__Given instruction__: Reproduce all the material exactly, minus any pictures it holds.
══ Data supplied ══
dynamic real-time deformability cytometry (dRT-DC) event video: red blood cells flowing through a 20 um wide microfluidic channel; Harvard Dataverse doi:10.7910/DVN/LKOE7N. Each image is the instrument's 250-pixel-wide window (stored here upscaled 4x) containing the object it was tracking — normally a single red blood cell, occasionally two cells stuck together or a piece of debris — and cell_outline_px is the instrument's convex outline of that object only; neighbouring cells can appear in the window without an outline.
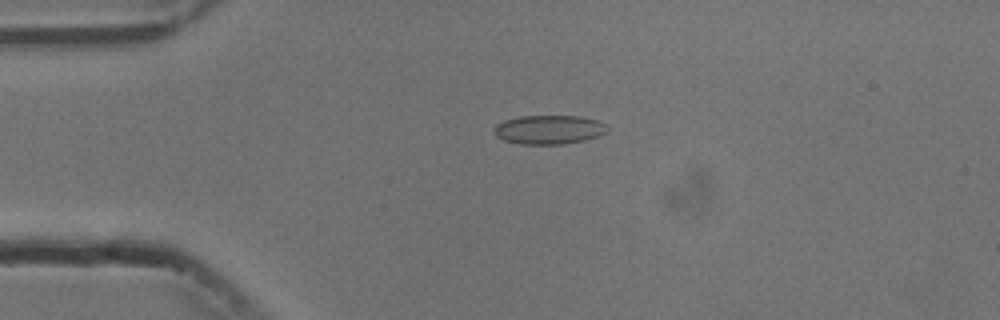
{"species": "common noctule bat (a hibernating species)", "species_latin": "Nyctalus noctula", "temperature_condition": "cold", "stored_images_in_passage": 54, "camera_frame_rate_fps": 3000, "um_per_image_px": 0.085, "animal": {"sex": "male", "body_mass_g": 13.3}, "frame": {"image": 1, "passage_image": 12, "time_ms": 3.667, "image_size_px": [1000, 320], "cell_outline_px": [[608, 132], [600, 136], [584, 140], [564, 144], [520, 144], [504, 140], [496, 136], [492, 132], [496, 124], [504, 120], [520, 116], [580, 116], [596, 120], [608, 124]], "centroid_in_image_um": [46.68, 11.02], "position_along_channel_um": 38.3, "area_um2": 19.36}}
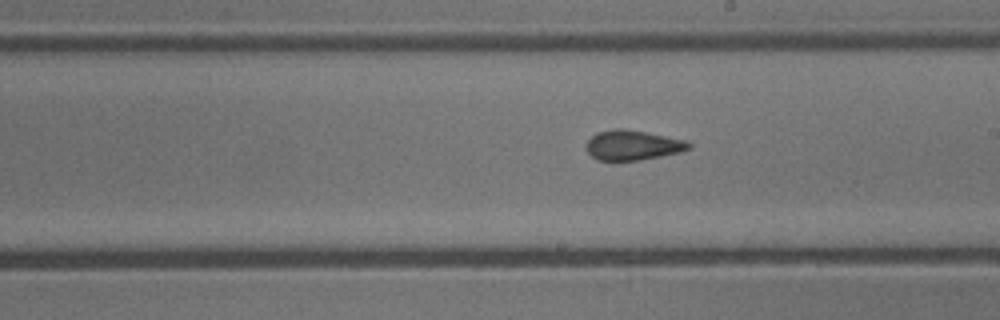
{"frame": {"image": 2, "passage_image": 30, "time_ms": 9.667, "image_size_px": [1000, 320], "cell_outline_px": [[692, 148], [680, 152], [640, 160], [596, 160], [584, 148], [584, 144], [596, 132], [616, 128], [624, 128], [688, 140], [692, 144]], "centroid_in_image_um": [53.78, 12.33], "position_along_channel_um": 235.2, "area_um2": 18.09}}
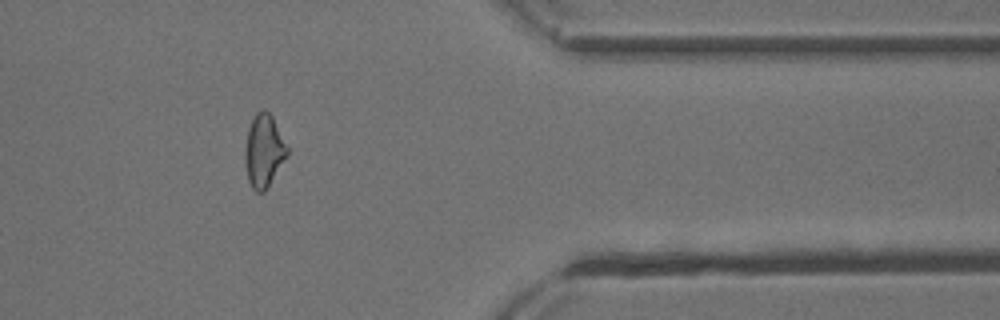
{"frame": {"image": 3, "passage_image": 44, "time_ms": 14.333, "image_size_px": [1000, 320], "cell_outline_px": [[288, 152], [264, 192], [256, 192], [252, 188], [248, 180], [244, 160], [244, 148], [248, 128], [256, 112], [260, 108], [264, 108], [272, 116], [288, 148]], "centroid_in_image_um": [22.38, 12.79], "position_along_channel_um": 389.0, "area_um2": 17.69}, "authors_computed_cell_mechanics": {"area_um2": 18.1492, "velocity_mm_per_s": 3.7672, "shape_relaxation_time_tau1_ms": null, "shape_relaxation_time_tau2_ms": 1.4699, "deformation_change_tau1": null, "deformation_change_tau2": 0.0748}}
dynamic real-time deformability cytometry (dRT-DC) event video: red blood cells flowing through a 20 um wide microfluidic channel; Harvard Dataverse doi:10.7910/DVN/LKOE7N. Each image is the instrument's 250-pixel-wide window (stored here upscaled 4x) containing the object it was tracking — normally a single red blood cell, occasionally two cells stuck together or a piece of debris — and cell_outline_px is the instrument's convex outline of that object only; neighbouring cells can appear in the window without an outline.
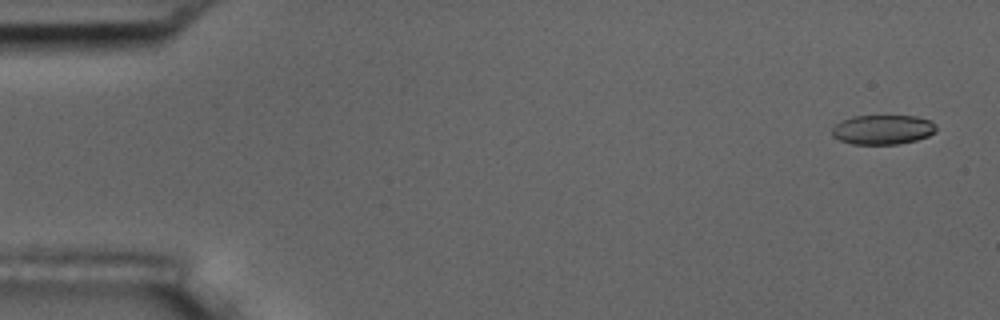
{"species": "common noctule bat (a hibernating species)", "species_latin": "Nyctalus noctula", "temperature_condition": "room temperature", "stored_images_in_passage": 5, "segment_of_instrument_passage": [1, 2], "camera_frame_rate_fps": 3000, "um_per_image_px": 0.085, "animal": {"sex": "male", "body_mass_g": 17.5, "forearm_length_mm": 52.3}, "frame": {"image": 1, "passage_image": 1, "time_ms": 0.0, "image_size_px": [1000, 320], "cell_outline_px": [[936, 132], [928, 136], [916, 140], [896, 144], [852, 144], [840, 140], [832, 136], [832, 128], [836, 124], [852, 116], [916, 116], [932, 120], [936, 124]], "centroid_in_image_um": [75.06, 11.01], "position_along_channel_um": 9.9, "area_um2": 17.98}}
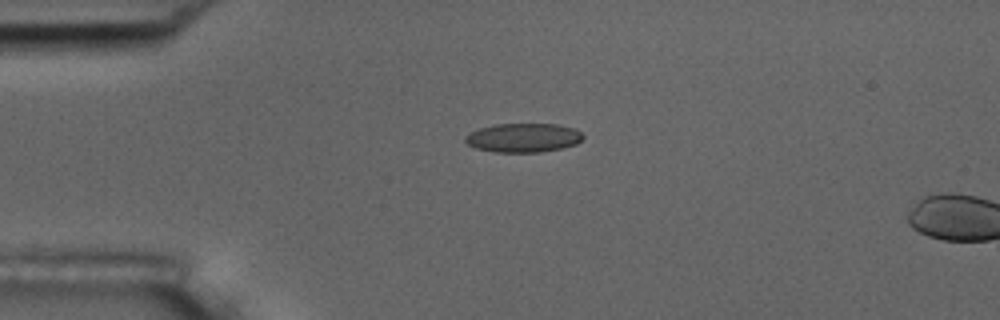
{"frame": {"image": 2, "passage_image": 4, "time_ms": 3.667, "image_size_px": [1000, 320], "cell_outline_px": [[584, 136], [576, 144], [560, 148], [540, 152], [496, 152], [476, 148], [468, 144], [464, 140], [464, 136], [468, 132], [480, 128], [496, 124], [556, 124], [576, 128]], "centroid_in_image_um": [44.46, 11.7], "position_along_channel_um": 40.5, "area_um2": 19.88}}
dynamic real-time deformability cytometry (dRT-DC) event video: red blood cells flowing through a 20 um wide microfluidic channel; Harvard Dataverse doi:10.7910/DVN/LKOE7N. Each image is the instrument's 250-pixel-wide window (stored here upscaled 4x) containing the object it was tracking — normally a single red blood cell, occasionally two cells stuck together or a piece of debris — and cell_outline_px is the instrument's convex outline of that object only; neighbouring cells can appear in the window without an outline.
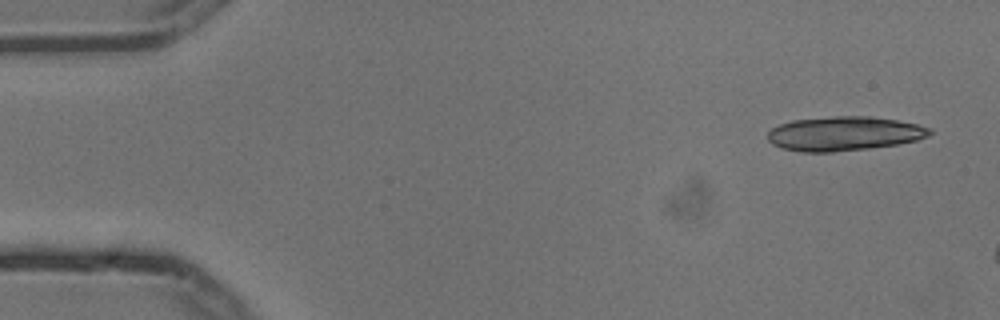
{"species": "common noctule bat (a hibernating species)", "species_latin": "Nyctalus noctula", "temperature_condition": "cold", "stored_images_in_passage": 7, "camera_frame_rate_fps": 3000, "um_per_image_px": 0.085, "animal": {"sex": "male", "body_mass_g": 13.3}, "frame": {"image": 1, "passage_image": 1, "time_ms": 0.0, "image_size_px": [1000, 320], "cell_outline_px": [[932, 132], [928, 136], [916, 140], [896, 144], [868, 148], [832, 152], [800, 152], [784, 148], [772, 144], [768, 140], [768, 132], [772, 128], [780, 124], [792, 120], [832, 116], [868, 116], [896, 120], [916, 124], [932, 128]], "centroid_in_image_um": [71.73, 11.35], "position_along_channel_um": 13.3, "area_um2": 32.19}}
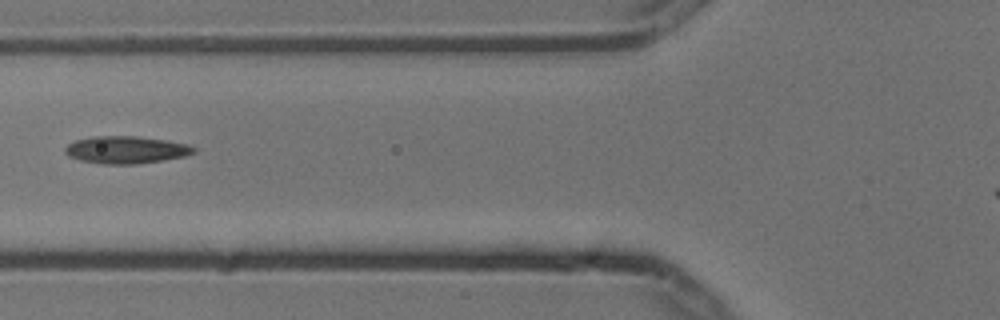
{"frame": {"image": 2, "passage_image": 6, "time_ms": 1.667, "image_size_px": [1000, 320], "cell_outline_px": [[196, 152], [184, 156], [164, 160], [136, 164], [100, 164], [80, 160], [68, 156], [64, 152], [64, 148], [68, 144], [76, 140], [92, 136], [136, 136], [164, 140], [188, 144], [196, 148]], "centroid_in_image_um": [10.69, 12.74], "position_along_channel_um": 115.1, "area_um2": 20.58}}
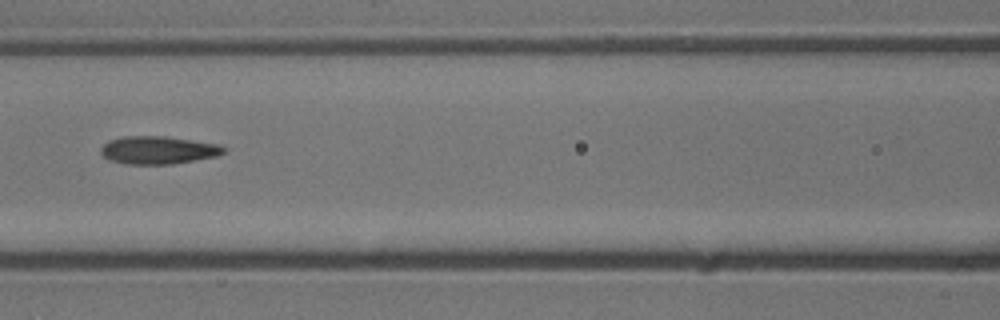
{"frame": {"image": 3, "passage_image": 7, "time_ms": 2.0, "image_size_px": [1000, 320], "cell_outline_px": [[224, 152], [216, 156], [172, 164], [124, 164], [108, 160], [100, 152], [100, 148], [108, 140], [124, 136], [164, 136], [220, 144], [224, 148]], "centroid_in_image_um": [13.4, 12.76], "position_along_channel_um": 153.2, "area_um2": 19.94}}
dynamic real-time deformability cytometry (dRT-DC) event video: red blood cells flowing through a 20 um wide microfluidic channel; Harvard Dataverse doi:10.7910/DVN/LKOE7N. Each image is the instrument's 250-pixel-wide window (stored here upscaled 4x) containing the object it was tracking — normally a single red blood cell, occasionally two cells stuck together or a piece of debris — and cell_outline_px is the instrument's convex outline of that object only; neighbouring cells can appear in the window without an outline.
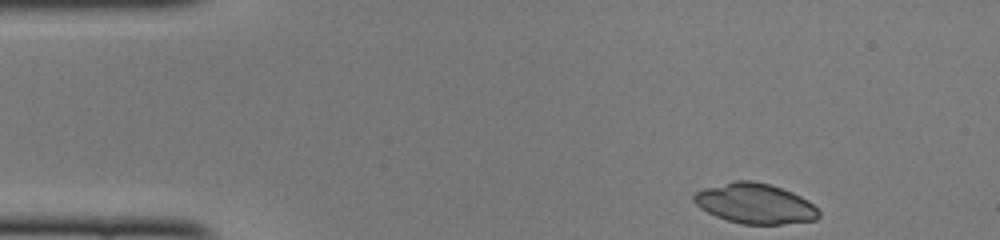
{"species": "common noctule bat (a hibernating species)", "species_latin": "Nyctalus noctula", "temperature_condition": "cold", "stored_images_in_passage": 44, "camera_frame_rate_fps": 3000, "um_per_image_px": 0.085, "animal": {"sex": "female", "body_mass_g": 22.0, "forearm_length_mm": 56.7}, "frame": {"image": 1, "passage_image": 1, "time_ms": 0.0, "image_size_px": [1000, 240], "cell_outline_px": [[820, 216], [816, 220], [780, 224], [744, 224], [728, 220], [716, 216], [700, 208], [692, 200], [692, 196], [696, 192], [704, 188], [732, 180], [752, 180], [768, 184], [792, 192], [808, 200], [820, 212]], "centroid_in_image_um": [64.16, 17.29], "position_along_channel_um": 20.8, "area_um2": 29.19}}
═══
__Worked answer__:
dynamic real-time deformability cytometry (dRT-DC) event video: red blood cells flowing through a 20 um wide microfluidic channel; Harvard Dataverse doi:10.7910/DVN/LKOE7N. Each image is the instrument's 250-pixel-wide window (stored here upscaled 4x) containing the object it was tracking — normally a single red blood cell, occasionally two cells stuck together or a piece of debris — and cell_outline_px is the instrument's convex outline of that object only; neighbouring cells can appear in the window without an outline.
{"species": "common noctule bat (a hibernating species)", "species_latin": "Nyctalus noctula", "temperature_condition": "cold", "stored_images_in_passage": 54, "camera_frame_rate_fps": 3000, "um_per_image_px": 0.085, "animal": {"sex": "male", "body_mass_g": 13.3}, "frame": {"image": 1, "passage_image": 12, "time_ms": 3.667, "image_size_px": [1000, 320], "cell_outline_px": [[608, 132], [600, 136], [584, 140], [564, 144], [520, 144], [504, 140], [496, 136], [492, 132], [496, 124], [504, 120], [520, 116], [580, 116], [596, 120], [608, 124]], "centroid_in_image_um": [46.68, 11.02], "position_along_channel_um": 38.3, "area_um2": 19.36}}
{"frame": {"image": 2, "passage_image": 30, "time_ms": 9.667, "image_size_px": [1000, 320], "cell_outline_px": [[692, 148], [680, 152], [640, 160], [596, 160], [584, 148], [584, 144], [596, 132], [616, 128], [624, 128], [688, 140], [692, 144]], "centroid_in_image_um": [53.78, 12.33], "position_along_channel_um": 235.2, "area_um2": 18.09}}
{"frame": {"image": 3, "passage_image": 44, "time_ms": 14.333, "image_size_px": [1000, 320], "cell_outline_px": [[288, 152], [264, 192], [256, 192], [252, 188], [248, 180], [244, 160], [244, 148], [248, 128], [256, 112], [260, 108], [264, 108], [272, 116], [288, 148]], "centroid_in_image_um": [22.38, 12.79], "position_along_channel_um": 389.0, "area_um2": 17.69}, "authors_computed_cell_mechanics": {"area_um2": 18.1492, "velocity_mm_per_s": 3.7672, "shape_relaxation_time_tau1_ms": null, "shape_relaxation_time_tau2_ms": 1.4699, "deformation_change_tau1": null, "deformation_change_tau2": 0.0748}}
dynamic real-time deformability cytometry (dRT-DC) event video: red blood cells flowing through a 20 um wide microfluidic channel; Harvard Dataverse doi:10.7910/DVN/LKOE7N. Each image is the instrument's 250-pixel-wide window (stored here upscaled 4x) containing the object it was tracking — normally a single red blood cell, occasionally two cells stuck together or a piece of debris — and cell_outline_px is the instrument's convex outline of that object only; neighbouring cells can appear in the window without an outline.
{"species": "common noctule bat (a hibernating species)", "species_latin": "Nyctalus noctula", "temperature_condition": "room temperature", "stored_images_in_passage": 5, "segment_of_instrument_passage": [1, 2], "camera_frame_rate_fps": 3000, "um_per_image_px": 0.085, "animal": {"sex": "male", "body_mass_g": 17.5, "forearm_length_mm": 52.3}, "frame": {"image": 1, "passage_image": 1, "time_ms": 0.0, "image_size_px": [1000, 320], "cell_outline_px": [[936, 132], [928, 136], [916, 140], [896, 144], [852, 144], [840, 140], [832, 136], [832, 128], [836, 124], [852, 116], [916, 116], [932, 120], [936, 124]], "centroid_in_image_um": [75.06, 11.01], "position_along_channel_um": 9.9, "area_um2": 17.98}}
{"frame": {"image": 2, "passage_image": 4, "time_ms": 3.667, "image_size_px": [1000, 320], "cell_outline_px": [[584, 136], [576, 144], [560, 148], [540, 152], [496, 152], [476, 148], [468, 144], [464, 140], [464, 136], [468, 132], [480, 128], [496, 124], [556, 124], [576, 128]], "centroid_in_image_um": [44.46, 11.7], "position_along_channel_um": 40.5, "area_um2": 19.88}}
dynamic real-time deformability cytometry (dRT-DC) event video: red blood cells flowing through a 20 um wide microfluidic channel; Harvard Dataverse doi:10.7910/DVN/LKOE7N. Each image is the instrument's 250-pixel-wide window (stored here upscaled 4x) containing the object it was tracking — normally a single red blood cell, occasionally two cells stuck together or a piece of debris — and cell_outline_px is the instrument's convex outline of that object only; neighbouring cells can appear in the window without an outline.
{"species": "common noctule bat (a hibernating species)", "species_latin": "Nyctalus noctula", "temperature_condition": "cold", "stored_images_in_passage": 7, "camera_frame_rate_fps": 3000, "um_per_image_px": 0.085, "animal": {"sex": "male", "body_mass_g": 13.3}, "frame": {"image": 1, "passage_image": 1, "time_ms": 0.0, "image_size_px": [1000, 320], "cell_outline_px": [[932, 132], [928, 136], [916, 140], [896, 144], [868, 148], [832, 152], [800, 152], [784, 148], [772, 144], [768, 140], [768, 132], [772, 128], [780, 124], [792, 120], [832, 116], [868, 116], [896, 120], [916, 124], [932, 128]], "centroid_in_image_um": [71.73, 11.35], "position_along_channel_um": 13.3, "area_um2": 32.19}}
{"frame": {"image": 2, "passage_image": 6, "time_ms": 1.667, "image_size_px": [1000, 320], "cell_outline_px": [[196, 152], [184, 156], [164, 160], [136, 164], [100, 164], [80, 160], [68, 156], [64, 152], [64, 148], [68, 144], [76, 140], [92, 136], [136, 136], [164, 140], [188, 144], [196, 148]], "centroid_in_image_um": [10.69, 12.74], "position_along_channel_um": 115.1, "area_um2": 20.58}}
{"frame": {"image": 3, "passage_image": 7, "time_ms": 2.0, "image_size_px": [1000, 320], "cell_outline_px": [[224, 152], [216, 156], [172, 164], [124, 164], [108, 160], [100, 152], [100, 148], [108, 140], [124, 136], [164, 136], [220, 144], [224, 148]], "centroid_in_image_um": [13.4, 12.76], "position_along_channel_um": 153.2, "area_um2": 19.94}}
dynamic real-time deformability cytometry (dRT-DC) event video: red blood cells flowing through a 20 um wide microfluidic channel; Harvard Dataverse doi:10.7910/DVN/LKOE7N. Each image is the instrument's 250-pixel-wide window (stored here upscaled 4x) containing the object it was tracking — normally a single red blood cell, occasionally two cells stuck together or a piece of debris — and cell_outline_px is the instrument's convex outline of that object only; neighbouring cells can appear in the window without an outline.
{"species": "common noctule bat (a hibernating species)", "species_latin": "Nyctalus noctula", "temperature_condition": "cold", "stored_images_in_passage": 44, "camera_frame_rate_fps": 3000, "um_per_image_px": 0.085, "animal": {"sex": "female", "body_mass_g": 22.0, "forearm_length_mm": 56.7}, "frame": {"image": 1, "passage_image": 1, "time_ms": 0.0, "image_size_px": [1000, 240], "cell_outline_px": [[820, 216], [816, 220], [780, 224], [744, 224], [728, 220], [716, 216], [700, 208], [692, 200], [692, 196], [696, 192], [704, 188], [732, 180], [752, 180], [768, 184], [792, 192], [808, 200], [820, 212]], "centroid_in_image_um": [64.16, 17.29], "position_along_channel_um": 20.8, "area_um2": 29.19}}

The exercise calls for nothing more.